Where the Desert Protects the Reef: How the Ababda Community Is Shaping Sustainable Tourism in Egypt’s Southern Red Sea
May 22, 2026
Before the Red Sea’s reefs come into view, the desert tells another story.
For the Ababda community of Egypt’s southern Red Sea, this landscape is not empty space between the road and the water. It is shelter, livelihood, memory, and customary law. As tourism moves further south, this knowledge may prove essential to a different model of development; one that protects reefs not by separating people from nature, but by placing local communities at the center of how nature is experienced and sustained.
For Dr. Mohamed Gad, a community leader within the Ababda community, a traditional shelter made of dry wood helps tell that story. In the heart of Wadi El Gemal National Park, visitors will find a resting shelter inspired by the traditional Ababda hut; an experience deeply rooted in local heritage and environmental knowledge.
“The Ababda did not gather the wood for their shelter all at once,” he says. “It took a long time. Every time someone went into the desert and found a piece of wood, they would know its place and bring it. That is how it takes this form, as you see it; like the nest of an osprey.”
The shelter itself reflects years of collaboration between local communities, environmental authorities, and development partners. Through initiatives such as the Egyptian-Italian Environmental Cooperation project, UNDP and the Italian Cooperation have supported eco-tourism, marine biodiversity conservation, mangrove rehabilitation, and community-based livelihood activities. The Ababda-inspired shelter builds on this longer-term approach of linking environmental protection with local livelihoods and cultural heritage.
“It is good because it lets the air pass through, so inside the shelter it does not become hot. At the same time, it has a distinctive shape.”
Then he turns to the rule that gives the structure its deeper meaning.
“The Ababda do not use green wood,” he explains. “It is forbidden. The customary law of the Ababda and the Arabs is stronger than environmental law. Environmental law may give you a fine, but here you may be expelled from the valley if you cut a green tree. The green tree is important. You take the dry wood and use it; either to make fire or to build a house.”
The shelter is more than a cultural object.
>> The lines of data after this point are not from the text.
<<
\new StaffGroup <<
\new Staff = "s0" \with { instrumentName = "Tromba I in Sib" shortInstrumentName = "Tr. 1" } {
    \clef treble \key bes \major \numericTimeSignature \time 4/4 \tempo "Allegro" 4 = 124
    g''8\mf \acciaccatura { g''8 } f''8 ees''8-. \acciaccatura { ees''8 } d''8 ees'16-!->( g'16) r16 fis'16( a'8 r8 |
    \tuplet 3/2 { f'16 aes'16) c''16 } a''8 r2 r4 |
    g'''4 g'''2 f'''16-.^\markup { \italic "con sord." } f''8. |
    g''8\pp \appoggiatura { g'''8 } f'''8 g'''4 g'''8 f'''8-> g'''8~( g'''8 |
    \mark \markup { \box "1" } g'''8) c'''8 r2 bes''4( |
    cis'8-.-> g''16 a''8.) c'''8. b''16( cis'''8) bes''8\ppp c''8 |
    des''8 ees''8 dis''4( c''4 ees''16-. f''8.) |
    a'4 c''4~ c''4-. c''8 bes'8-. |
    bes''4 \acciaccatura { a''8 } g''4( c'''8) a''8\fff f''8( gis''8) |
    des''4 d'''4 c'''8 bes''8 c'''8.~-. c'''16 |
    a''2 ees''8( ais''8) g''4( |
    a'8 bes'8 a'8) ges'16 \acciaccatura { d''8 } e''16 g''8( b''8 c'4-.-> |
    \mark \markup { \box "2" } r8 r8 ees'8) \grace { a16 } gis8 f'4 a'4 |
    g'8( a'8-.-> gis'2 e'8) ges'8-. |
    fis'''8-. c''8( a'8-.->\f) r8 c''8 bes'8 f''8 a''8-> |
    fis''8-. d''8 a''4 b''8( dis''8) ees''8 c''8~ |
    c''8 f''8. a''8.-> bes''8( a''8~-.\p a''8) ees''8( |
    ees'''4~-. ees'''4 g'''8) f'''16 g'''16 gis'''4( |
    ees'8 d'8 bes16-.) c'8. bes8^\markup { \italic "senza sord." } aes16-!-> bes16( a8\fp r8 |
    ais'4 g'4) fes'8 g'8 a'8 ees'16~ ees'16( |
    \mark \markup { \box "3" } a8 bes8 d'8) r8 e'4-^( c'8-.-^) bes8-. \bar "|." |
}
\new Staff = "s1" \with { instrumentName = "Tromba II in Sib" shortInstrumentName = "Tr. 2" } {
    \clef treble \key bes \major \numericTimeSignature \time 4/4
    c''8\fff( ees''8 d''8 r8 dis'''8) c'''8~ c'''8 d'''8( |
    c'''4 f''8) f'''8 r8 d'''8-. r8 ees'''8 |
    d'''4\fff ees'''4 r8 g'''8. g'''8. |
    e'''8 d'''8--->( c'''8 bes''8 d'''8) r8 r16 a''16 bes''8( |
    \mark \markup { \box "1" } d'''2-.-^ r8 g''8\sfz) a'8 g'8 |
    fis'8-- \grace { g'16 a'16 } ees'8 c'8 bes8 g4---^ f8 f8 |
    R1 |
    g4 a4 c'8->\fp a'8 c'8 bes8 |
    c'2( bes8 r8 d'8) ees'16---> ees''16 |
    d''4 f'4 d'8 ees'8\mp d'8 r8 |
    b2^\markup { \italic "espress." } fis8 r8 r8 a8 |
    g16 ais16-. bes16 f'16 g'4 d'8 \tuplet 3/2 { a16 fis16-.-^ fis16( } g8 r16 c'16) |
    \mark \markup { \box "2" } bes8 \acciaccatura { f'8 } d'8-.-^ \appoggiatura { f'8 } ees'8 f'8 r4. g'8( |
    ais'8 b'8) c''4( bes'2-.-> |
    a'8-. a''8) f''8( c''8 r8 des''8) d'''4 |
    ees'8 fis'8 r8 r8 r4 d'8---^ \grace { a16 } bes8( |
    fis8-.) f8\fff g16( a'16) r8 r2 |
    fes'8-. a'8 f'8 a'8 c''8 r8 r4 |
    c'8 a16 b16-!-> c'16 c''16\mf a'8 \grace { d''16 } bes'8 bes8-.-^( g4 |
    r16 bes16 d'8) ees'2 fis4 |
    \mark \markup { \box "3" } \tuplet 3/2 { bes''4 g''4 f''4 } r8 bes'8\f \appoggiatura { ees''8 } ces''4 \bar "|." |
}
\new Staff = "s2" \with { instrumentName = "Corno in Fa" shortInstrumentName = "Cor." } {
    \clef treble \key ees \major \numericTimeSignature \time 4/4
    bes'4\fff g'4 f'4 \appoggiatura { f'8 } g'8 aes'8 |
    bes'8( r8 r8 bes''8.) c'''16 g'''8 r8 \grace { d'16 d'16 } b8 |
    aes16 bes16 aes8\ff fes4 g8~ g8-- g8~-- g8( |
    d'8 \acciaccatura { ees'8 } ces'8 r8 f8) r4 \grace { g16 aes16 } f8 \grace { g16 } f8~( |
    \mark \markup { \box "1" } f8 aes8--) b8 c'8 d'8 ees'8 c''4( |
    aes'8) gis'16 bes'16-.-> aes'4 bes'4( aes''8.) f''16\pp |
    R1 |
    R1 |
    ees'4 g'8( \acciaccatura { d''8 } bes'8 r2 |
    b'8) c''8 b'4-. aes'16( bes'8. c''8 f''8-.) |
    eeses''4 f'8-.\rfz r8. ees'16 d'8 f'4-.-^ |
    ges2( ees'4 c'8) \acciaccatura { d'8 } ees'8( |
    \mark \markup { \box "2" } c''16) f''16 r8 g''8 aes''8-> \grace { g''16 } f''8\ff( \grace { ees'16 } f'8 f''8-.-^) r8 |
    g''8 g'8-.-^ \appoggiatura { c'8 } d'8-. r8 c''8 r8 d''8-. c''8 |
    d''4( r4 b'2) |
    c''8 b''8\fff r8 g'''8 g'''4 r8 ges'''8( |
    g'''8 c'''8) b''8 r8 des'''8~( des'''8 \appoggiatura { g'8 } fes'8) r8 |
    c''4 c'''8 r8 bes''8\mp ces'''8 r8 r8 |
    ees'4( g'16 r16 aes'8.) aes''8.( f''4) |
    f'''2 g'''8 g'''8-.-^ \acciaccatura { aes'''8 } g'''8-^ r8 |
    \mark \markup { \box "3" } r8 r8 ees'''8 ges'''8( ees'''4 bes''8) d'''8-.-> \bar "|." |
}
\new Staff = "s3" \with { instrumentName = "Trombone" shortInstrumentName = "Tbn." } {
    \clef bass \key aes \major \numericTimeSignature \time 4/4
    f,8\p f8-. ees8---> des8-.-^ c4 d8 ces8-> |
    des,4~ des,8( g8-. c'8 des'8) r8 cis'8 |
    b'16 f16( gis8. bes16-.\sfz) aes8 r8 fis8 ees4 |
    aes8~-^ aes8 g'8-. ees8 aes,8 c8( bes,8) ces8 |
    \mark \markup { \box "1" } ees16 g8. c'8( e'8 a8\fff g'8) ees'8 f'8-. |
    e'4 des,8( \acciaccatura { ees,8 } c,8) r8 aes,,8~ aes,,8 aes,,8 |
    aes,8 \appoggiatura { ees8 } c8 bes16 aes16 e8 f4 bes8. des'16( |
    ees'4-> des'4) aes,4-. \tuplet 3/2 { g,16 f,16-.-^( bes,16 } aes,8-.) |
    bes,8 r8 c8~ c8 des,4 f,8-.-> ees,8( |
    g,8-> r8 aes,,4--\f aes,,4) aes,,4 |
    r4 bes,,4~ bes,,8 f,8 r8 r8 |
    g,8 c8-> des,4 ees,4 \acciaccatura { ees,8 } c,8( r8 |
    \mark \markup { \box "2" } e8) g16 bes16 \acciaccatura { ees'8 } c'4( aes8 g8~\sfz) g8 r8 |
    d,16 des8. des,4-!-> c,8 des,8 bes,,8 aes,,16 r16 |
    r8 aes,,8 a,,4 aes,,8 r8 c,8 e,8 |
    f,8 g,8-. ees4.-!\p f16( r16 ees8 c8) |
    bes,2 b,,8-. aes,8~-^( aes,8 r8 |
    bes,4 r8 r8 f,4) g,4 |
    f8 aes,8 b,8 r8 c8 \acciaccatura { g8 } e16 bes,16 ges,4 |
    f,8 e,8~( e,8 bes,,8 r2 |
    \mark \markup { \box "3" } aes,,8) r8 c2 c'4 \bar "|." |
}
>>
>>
It is a concise lesson in sustainability: use what the desert has released, protect what is alive, and let community law guard the landscape.
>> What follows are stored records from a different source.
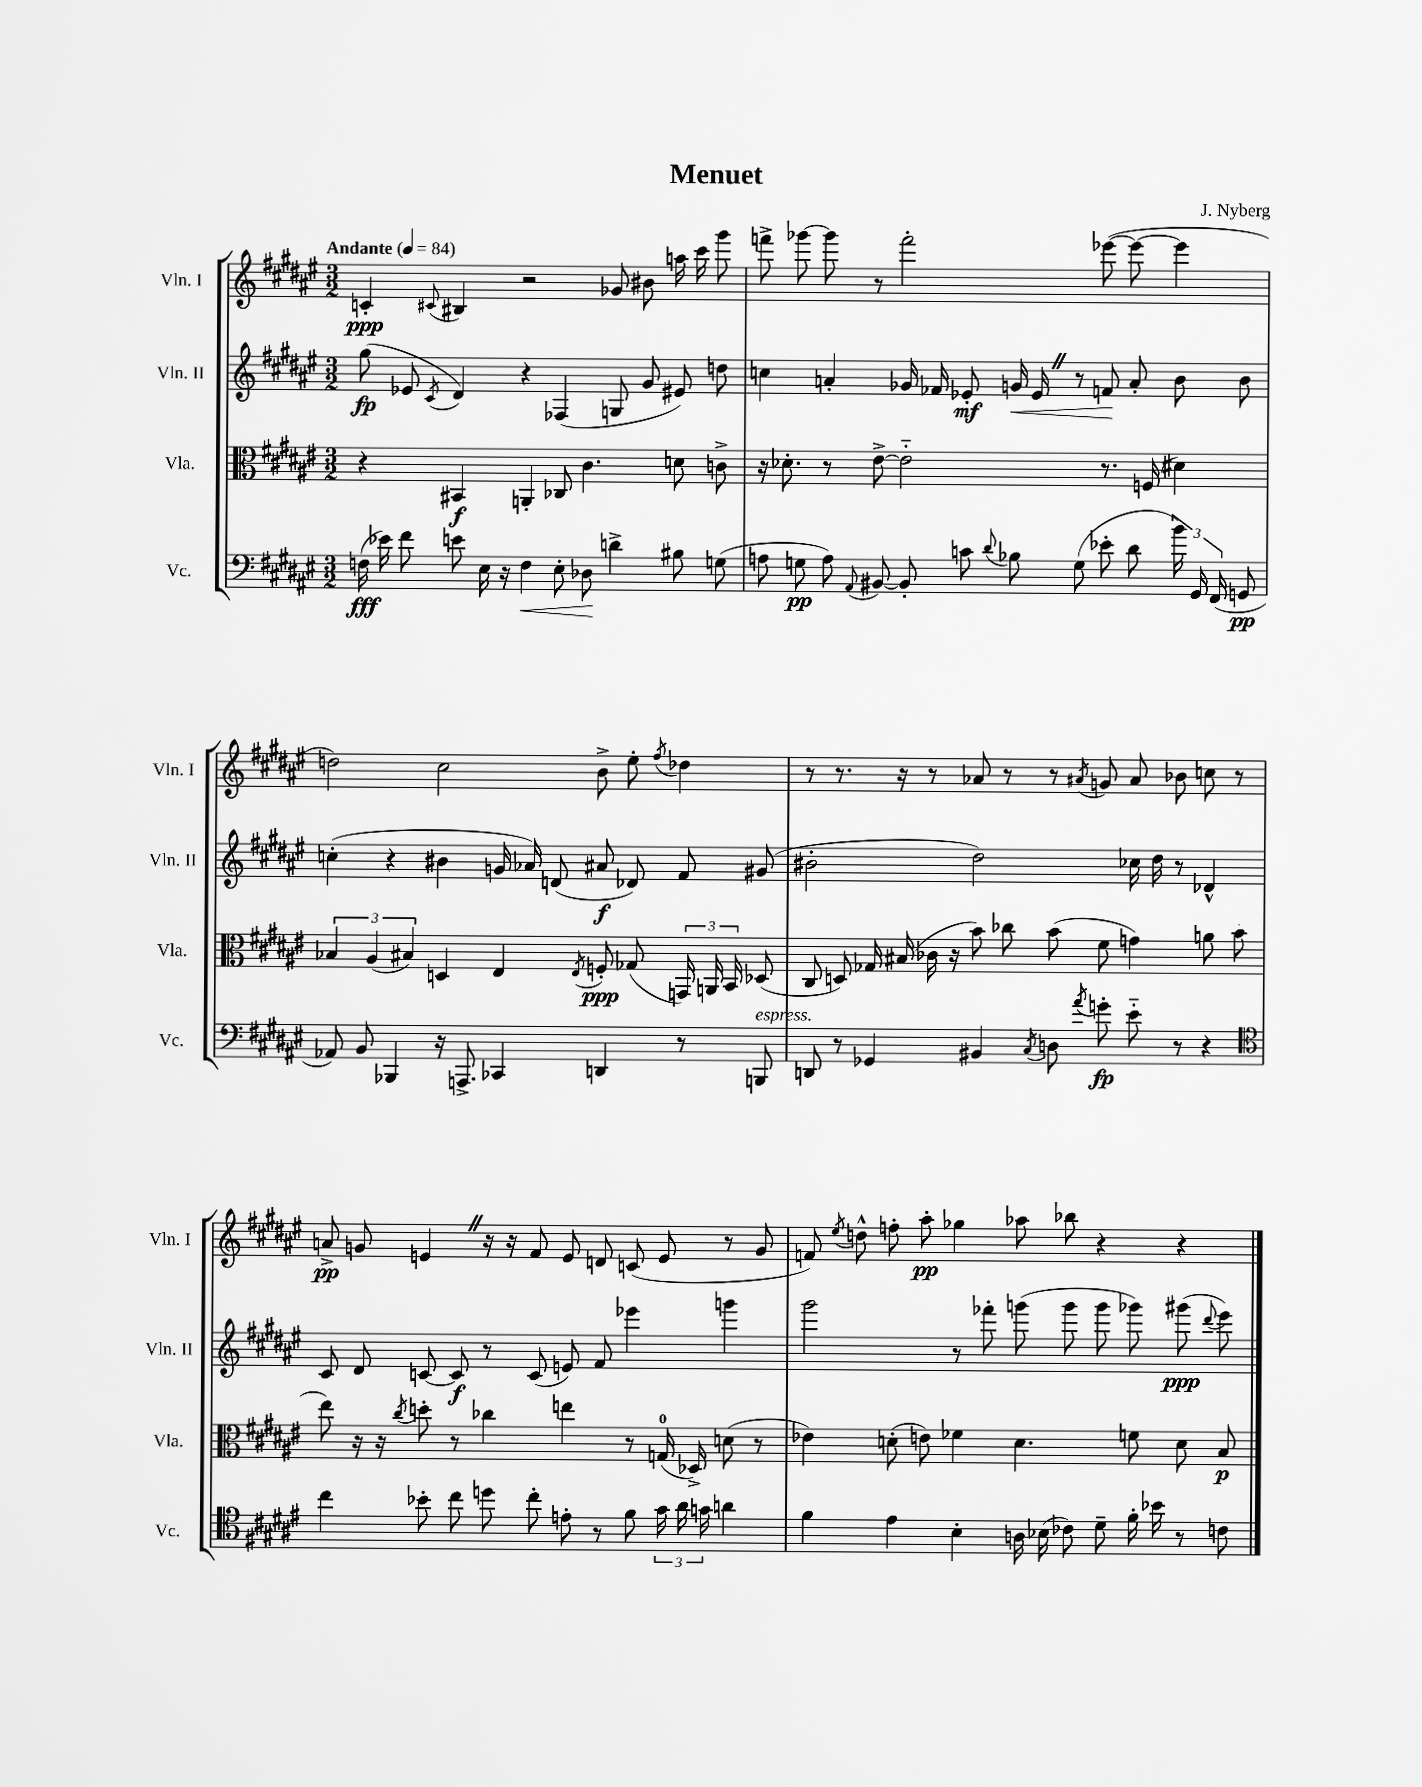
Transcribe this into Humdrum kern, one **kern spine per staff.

**kern	**kern	**kern	**kern
*staff4	*staff3	*staff2	*staff1
*clefF4	*clefC3	*clefG2	*clefG2
*k[f#c#g#d#a#e#]	*k[f#c#g#d#a#e#]	*k[f#c#g#d#a#e#]	*k[f#c#g#d#a#e#]
*M3/2	*M3/2	*M3/2	*M3/2
*MM84	*MM84	*MM84	*MM84
(16F\	4r	(8gg#\	4c'/
16e-\)	.	.	.
8f#\	.	8e-/	.
.	.	8qc#/	8qqc#/
8e\	4BB#/	4d#/)	4B#/
16E#\	.	.	.
16r	.	.	.
4F\	4AA'/	4r	2r
8E#'\	8C-/	(4F-/	.
8D-\	4.c#\	.	.
4d^\	.	8G/	8g-/
.	.	8g#/	8b#\
8B#\	8d\	8e#/)	16aa\
.	.	.	16ccc#\
(8G\	8c^\	8dd\	8ggg#\
=	=	=	=
8A\	16r	4cc\	8fff^\
.	8.d-'\	.	.
8G\	.	.	[8ggg-\
8A\)	8r	4a'/	8ggg-\]
8qqAA#/	.	.	.
[8BB#/	[8e#^\	.	8r
8BB#'/]	2e#'~\]	16g-/	2fff'\
.	.	16f-/	.
8c\	.	8e-'/	.
8qqd#/	.	.	.
8B-\	.	16g/	.
.	.	16e-/	.
(8G\	.	8r	.
8e-'\	8.r	8f/	([8eee-\
8d#\	.	8a'/	8eee-\_
.	(16F/	.	.
24b\)	4d#\)	8b\	4eee-\]
24GG#/	.	.	.
(24FF#/	.	.	.
8GG/	.	8b\	.
=	=	=	=
8AA-/)	6B-/	(4cc'\	2dd\)
8BB/	.	.	.
.	(6A#/	.	.
4BBB-/	.	4r	.
.	6B#/)	.	.
16r	4D/	4b#\	2cc#\
8.AAA^/	.	.	.
4CC-/	4E#/	16g/	.
.	.	16a-/)	.
.	.	(8d/	.
.	8qE#/	.	.
4DD/	8F'/	8a#/	8b^\
.	(8G-/	8d-/)	8ee#'\
.	.	.	8qff#/
8r	24GG/)	8f#/	4dd-\
.	24AA/	.	.
.	24BB/	.	.
8BBB/	(8D-/	(8g#/	.
=	=	=	=
8DD/	8C#/	2b#'\	8r
8r	8D/)	.	8.r
4GG-/	16G-/	.	.
.	(16B#/	.	16r
.	16c-\	.	8r
.	16r	.	.
4BB#/	8b\)	2dd#\)	8a-/
.	8cc-\	.	8r
8qC#/	.	.	.
8D\	(8b\	.	8r
8qa#/	.	.	8qa#/
8g'\	8f#\	.	8g/
8e#'~\	4g\)	16cc-\	8a#/
.	.	16dd#\	.
8r	.	8r	8b-\
4r	8a\	4d-^^/	8cc\
.	(8b\	.	8r
=	=	=	=
*clefC4	*	*	*
4cc#\	8ee#\)	8c#/	8a^/
.	16r	8d#/	8g/
.	16r	.	.
.	8qcc#/	.	.
8b-'\	8dd'\	[8c/	4e/
8cc#\	8r	8c/]	.
8dd\	4cc-\	8r	16r
.	.	.	16r
8cc#'\	.	(8c/	8f#/
8e'\	4ee\	8e/)	8e/
8r	.	8f#/	8d/
8f#\	8r	4eee-\	(8c/
24g#\	(16G/	.	8e/
24a#\	.	.	.
.	16D-^/)	.	.
24g\	.	.	.
4a\	(8d\	4ggg\	8r
.	8r	.	8g/
=	=	=	=
4f#\	4e-\)	2ggg#\	8f/)
.	.	.	8qee#/
.	.	.	8dd^^\
4e#\	(8d'\	.	8ff'\
.	8e\)	.	8aa#'\
4B'\	4f-\	8r	4gg-\
.	.	8fff-'\	.
16A\	4.d\	(8ggg\	8aa-\
(16B-\	.	.	.
8c-\)	.	8ggg\	8bb-\
8d#~\	.	8ggg\	4r
16f#'\	8f\	8ggg-\)	.
16b-\	.	.	.
8r	8d\	(8ggg#\	4r
.	.	8qqddd#/	.
8c\	8B/	8eee#\)	.
==	==	==	==
*-	*-	*-	*-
That lesson is becoming increasingly relevant in Wadi El Gemal Protectorate, where tourism is expanding along one of Egypt’s most ecologically valuable coastlines. The area’s coral reefs are a major attraction, yet these ecosystems do not exist in isolation.
They are connected to the coastal communities whose livelihoods, traditions, and futures depend on the health of the surrounding ecosystem.
The Egyptian Red Sea Initiative (ERSI) implemented by UNDP Egypt in partnership with the Ministry of Local Development and Environment and supported by the Global Fund for Coral Reefs recognizes that reef conservation cannot rely only on managing what happens underwater. It must also support the communities living alongside these ecosystems by creating alternative livelihood opportunities and reducing pressure on fragile marine sites through more sustainable tourism models.
ERSI is working with Wadi El Gemal National Park, the local authorities and protectorates who govern it, as well as the Abu Ghousoun Community Development Association and Gorgonia Beach Resort to develop a community ecotourism model rooted in Ababda knowledge and leadership. The aim is to give visitors a richer experience of the wider landscape; desert trails, traditional architecture, local guiding, customary environmental rules, and the cultural history of the people who have long lived between mountain, desert, and sea.
This approach is both environmental and economic. By drawing some visitor activity away from the reef and into the surrounding desert landscape, it can help reduce concentrated pressure on fragile coral ecosystems. By placing local guides and community enterprises at the center of the experience, it can help ensure that tourism income remains closer to the people whose land and knowledge make the destination meaningful.
This distinction matters. In many coastal destinations, tourism has arrived as an external force: bringing investment but also reshaping landscapes faster than communities can influence them. The southern Red Sea still has an opportunity to choose a different path before mass tourism patterns become fixed. Here, the question is not simply how many visitors can be received, but who interprets the place, who benefits from it, and who has a stake in protecting it.
For Dr. Gad and the local communities, sustainable tourism is not about staging culture for visitors. It is about allowing the Ababda community to define how its landscape is shared; and to turn inherited knowledge into livelihood, dignity, and conservation.
The traditional shelter offers a quiet metaphor for that ambition. It is assembled slowly, from what the desert has already released. It works with the climate rather than against it, reminding us that sustainability is not always a new language. Sometimes it is an old discipline: knowing what to take, what to leave, and why the difference matters.
The future of reef conservation may begin far from the water’s edge; with a guide explaining why a green tree is never cut, and with a visitor discovering that the desert, like the reef, holds ecosystems, traditions, and knowledge that are equally worth protecting.